After lunch they transfer the group back to the airport and fly them to Mandalay, she explained.
Another option is to recommend off-season travel from May to September when hotel rates could be lower. But even that window is closing as more investors travel to Yangon over the next few months showing little or no concern for seasonal monsoon storms.
“We fear huge increase in Yangon hotels’ rates and it will dampen enthusiasm to visit the destination, while giving it a bad name.”
“Agents overseas believe they can sell other destinations that are better value. It is a challenge for us.”
Despite the downside there are enough leisure travellers who want to see Myanmar right now as the country begins a long journey to a free economy and democracy.
Arrivals to Myanmar keep rising. From January to April this year, international arrivals grew 36% to reach 175,930, up from 128,910 in 2011.
Regional direct flight to other key cities such as Mandalay and Naypyidaw, the capital, are now being advocated. AirAsia Group and Silk Air of Singapore Airlines are trying to get permission to add flights to these destinations as quickly as possible.
Myanmar Airways International is also seeking to expand its domestic traffic and to develop a triangle route — Yangon, Mandalay and Bangkok.
The government’s new direction will bring back authorised money changers, international banking and the resumption of credit cards in the future all factors that will help to grow tourism. On another front it is talking about an old car buy-back programme, to introduce new cars to reduce pollution and free up the internet service providing market.





Hi Jaffee, only wish that applies to Australian tourists. I am in the travel trade in Australia and we are finding that Burma is the “flavour of the month”.
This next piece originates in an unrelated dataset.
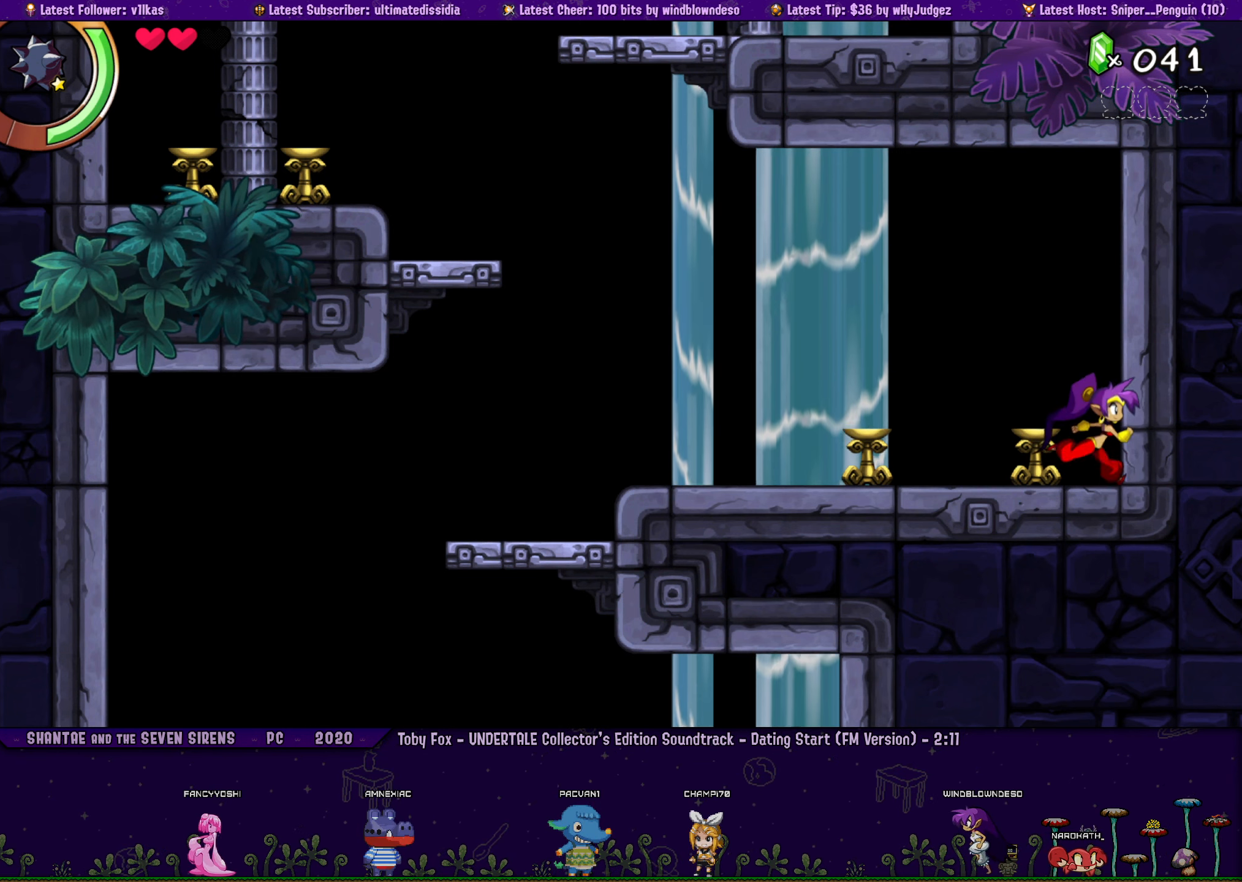
{"dt_ms": 500, "buttons": [], "left_stick": "right", "button_events": [[233, "DPAD_LEFT", "down"], [300, "DPAD_LEFT", "up"]]}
I keep saying and saying it again loudly here that to ease the situation, the government needs to relax immigration regulations to open up the second major gateway to the country via the border town of Tachilek opposite Mae Sai, Chiang Rai. Tachilek Airport already serves a number of domestic destinations and should be expanded and become an international airport linking the countries of the Greater Mekong. It is a timely and important issue that travel professionals should take the opportunity to address during the Mekong Tourism Forum next week held in Chiang Rai that will be attended by many Myanmar delegates including, U Htay Aung, the Deputy Minister of Hotels & Tourism.
It is excellent that tourism has taken off and everyone appears to be “cashing in”!! Now it is about time to re-introduce the visa on arrival for tourists (not just business clients)?
Visa on arrival for tourists is already in place for all ASEAN nationals plus many other countries’ citizens.